Forensic chemists identify seized drugs like fentanyl using a process called “mass spectrometry,” which produces electrically charged forms of substances to be analyzed and measures the mass of the molecules. The DEA’s instruments also use collisions to make the drug molecules fragment into characteristic chunks the mass spectrometer can measure. An algorithm like EASI can then analyze the fragment masses and attempt to identify the substance.
Jackson already demonstrated that EASI works for data collected with “electron ionization” mass spectrometry, which uses an electron beam to charge the original drugs and break them down into fragments.
Now, using thousands of samples collected and analyzed by his WVU lab and multiple DEA labs, he’ll extend EASI’s use to a more reliable, multi-step mass spectrometry process known as “tandem” mass spectrometry.
“Our approach to mass spectrometry identification is simple enough that a seized drug analyst can explain it to jurors,” Jackson said. “The equations we rely on were demonstrated as long ago as 1886, when Sir Francis Galton used them to predict the height of an adult based on the heights of the adult’s biological parents.

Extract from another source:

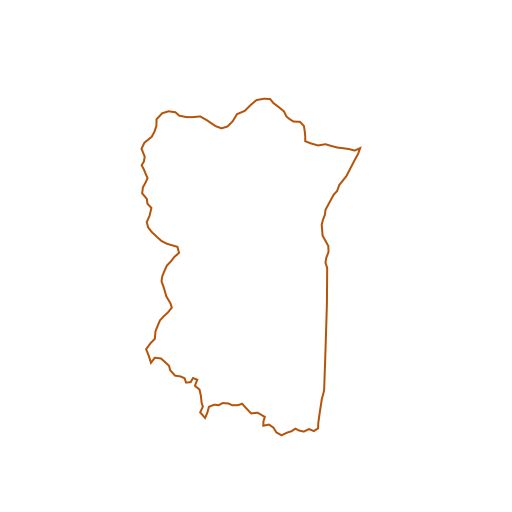 Irapuã, São Paulo, Brazil (orthographic projection), rotated 227°
{"feature_id": "56859067B51888643984498", "entity_name": "Irapuã", "entity_type": "district", "adm_level": 2, "iso_a3": "BRA", "parent_name": "Brazil", "parent_adm1": "São Paulo", "projection": "orthographic", "projection_center": [-49.395, -21.274], "detail": "fine", "context": "isolated", "style": "outline", "palette": "amber", "viewbox_px": 512, "rotation_deg": 227, "n_neighbors": 0, "source": "geoboundaries", "source_scale": "gbopen_adm2", "svg_char_len": 2103}
<svg xmlns="http://www.w3.org/2000/svg" viewBox="0 0 512 512"><g transform="rotate(227 256 256)"><path d="M262.8,112.1L256.1,109.5L249.5,106.3L250.6,112.6L245.9,116.6L239.8,117.2L235.0,117.5L230.9,115.3L223.7,115.2L219.3,118.7L215.3,120.4L211.2,118.5L208.3,122.1L209.7,126.7L205.6,128.7L202.7,122.8L196.9,123.6L191.6,120.5L185.7,116.1L182.0,114.3L179.7,108.5L172.3,108.3L174.4,113.2L177.8,118.7L175.7,124.1L172.3,127.0L171.2,131.3L167.0,135.2L163.0,136.9L159.2,141.1L157.4,145.1L151.1,145.0L144.2,145.1L140.3,150.3L132.3,152.7L129.9,148.6L126.9,145.6L123.9,150.5L118.7,151.7L113.1,150.6L107.5,152.4L105.6,158.3L103.6,162.5L102.9,167.0L98.9,168.5L95.0,171.2L93.2,176.8L88.5,178.9L87.6,183.8L91.6,187.9L98.0,195.8L103.8,203.2L106.7,206.8L109.0,210.7L111.5,214.4L132.1,235.0L161.1,263.8L172.4,275.0L198.7,299.9L203.8,302.3L206.8,306.3L209.5,311.8L214.0,315.7L225.5,318.6L229.8,322.0L234.1,325.4L236.6,329.3L239.1,334.4L242.3,338.2L245.2,346.6L247.9,354.8L248.2,359.6L251.2,365.5L251.8,370.0L252.8,376.6L255.8,385.0L259.0,394.0L261.2,400.6L263.9,405.7L265.8,400.1L271.0,396.8L275.9,392.8L279.5,389.7L284.5,386.5L290.4,383.0L294.5,376.8L301.3,372.7L306.4,370.3L309.8,373.5L314.1,376.8L318.4,379.7L324.1,379.7L328.8,375.1L332.9,374.0L337.2,373.4L342.8,375.1L350.5,374.0L356.1,373.0L361.1,373.4L365.6,369.1L369.7,362.6L370.1,355.0L369.8,346.8L372.7,338.8L370.4,330.7L370.2,323.4L372.9,317.8L378.6,315.0L382.8,314.0L388.3,312.8L396.1,310.4L401.0,304.1L405.0,299.9L410.9,295.6L416.1,295.1L421.5,290.7L424.4,284.7L423.8,276.5L419.0,271.8L416.1,266.3L414.3,261.0L415.0,251.7L412.5,245.4L404.6,242.4L401.6,238.6L400.3,234.2L396.0,233.1L391.5,231.4L386.9,229.8L385.1,225.5L383.4,220.2L379.5,215.5L372.2,215.1L368.2,212.2L362.5,212.3L358.0,205.6L355.3,199.2L350.4,196.6L344.5,196.1L337.0,196.6L331.5,197.1L325.7,199.2L316.3,204.8L310.8,201.9L311.0,195.3L310.1,190.2L309.8,184.3L307.1,177.9L305.1,173.6L302.0,169.7L294.7,166.5L287.7,162.9L279.5,161.1L275.7,159.2L274.8,153.4L274.8,146.8L274.4,141.8L272.1,136.7L269.6,131.3L264.4,125.5L264.2,119.7L262.8,112.1Z" fill="none" stroke="#b45309" stroke-width="2"/></g></svg>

In Galton’s case, he had to measure the heights of parents and offspring and learn their correlations. In our case, we measure the heights of fragments in the spectra to learn their correlations.”
In addition to adapting EASI for tandem mass spectrometry, Jackson will provide the DEA and Wiley with a database representing more than 118,000 “spectra,” or visual representations, of analogs of dozens of drugs like fentanyl, marijuana, ecstasy and LSD. He’ll also test his initial results on samples that are mixed or contain cutting agents.
In the future, Jackson said the algorithm could readily be extended to identify other substances, such as explosives or ignitable liquids. For now, however, he anticipates the DEA will be able to validate EASI for use in casework and that Wiley can make EASI available for its individual customers to test on their samples.
“Wiley plans to code our algorithm into the company’s KnowItAll software. They will compare EASI with their own commercial and developmental algorithms, including artificial intelligence and machine learning approaches, and their Mass Spectral Database Group will develop EASI in parallel with our lab so we can better flag any potential problems with the math and facilitate our path to commercialization,” Jackson said.
“The forensics field today needs to identify more drugs more quickly and at ever-decreasing levels of detection. Once EASI is incorporated into a custom software package and reaches practitioners, it could save medium-sized labs hundreds of thousands of dollars a year by eliminating the need to develop in-house standards of comparison every time they need to identify a new batch of seized drug samples.”